Ne pas l'insulter, ne pas l'insulter, ne pas l'insulter...

– Parce que tu penses me connaître ? Je ne sais pas si tu as remarqué, mais on ne se parle jamais en dehors des cours. Tu crois vraiment que tu peux me juger uniquement sur ces quelques moments où, en plus, on ne fait que de s'engueuler ?

– Dit celui qui n'arrête pas de faire des remarques sur tout ce que je dis et fais ! Tu as peut-être oublié ton harcèlement sur mon voile, mes origines ou le fait que je sois une femme ? Parce que moi, non !

Je soupire.

– Très bien, hurler comme ça ne nous amènera à rien.

Je la vois devenir de plus en plus rouge. Elle fulmine.

– Je te propose quelque chose, ajouté-je à voix basse.

Elle est bien obligée de se calmer pour m'écouter.

– Et quoi ? demande-t-elle d'une voix narquoise.

– Aujourd'hui, on fait une trêve. On arrête de s'embrouiller, et on essaie de travailler sérieusement. De se connaître un peu mieux. Peut-être qu'en fait, c'est de notre faute à tous les deux si...

Enfin bref, elle a compris l'idée je crois.

Elle sourit.

– Tu n'es pas aussi bête que tu en as l'air, en fait.

Jamais elle ne s'arrête, c'est infernal.

– Très bien, j'accepte. Trêve pour aujourd'hui.

Leila remet son voile en place et se rassoit à mon bureau.

– Bon, tu pourrais venir, s'il-te-plaît ? Je ne compte pas tout faire toute seule, désolée de te décevoir.

Je me lève en soupirant.

– Je te préviens, je suis nul en français.

– Oui, je sais, merci. C'est pas grave, on va se débrouiller, t'inquiète pas. Je suis assez douée pour deux.

Elle se tourne vers moi en souriant. Nous nous regardons un instant avant d'éclater de rire.

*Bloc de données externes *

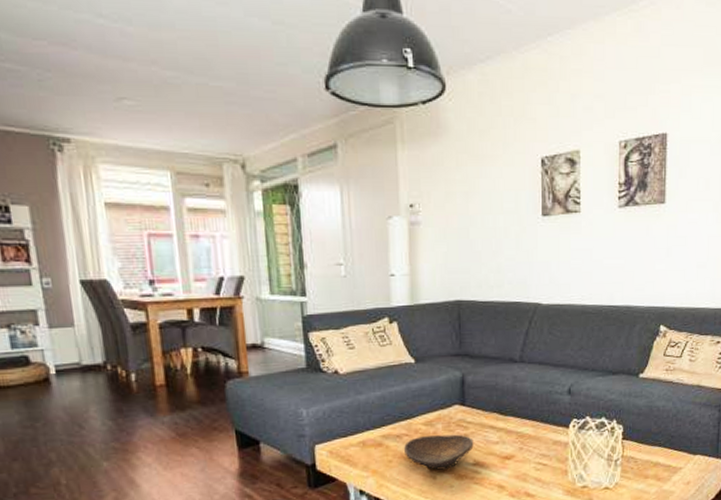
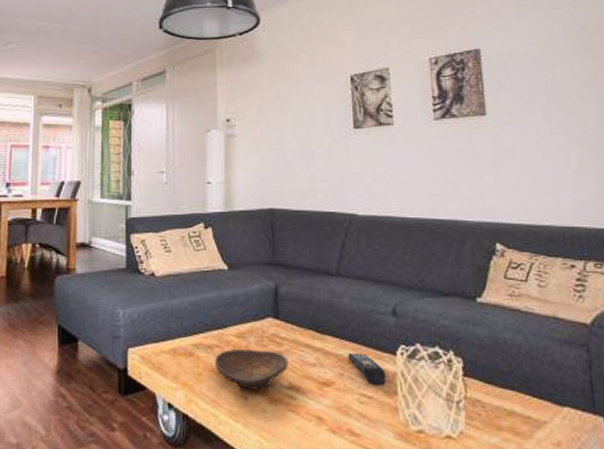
remote control: none [527,428,559,454] -> present [348,352,386,385]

– Pourquoi vous riez comme des baleines, les deux ? hurle ma sœur depuis sa chambre.

Cela n'atténue pas notre fou rire, bien au contraire. Nous n'arrivons pas à nous arrêter pendant de longues minutes, avant que Leila ne reprenne mystérieusement son sérieux pour travailler.

Mais un regard de ma part suffit pour la faire rire de nouveau.

Notre exposé ne sera jamais prêt pour lundi, à ce rythme.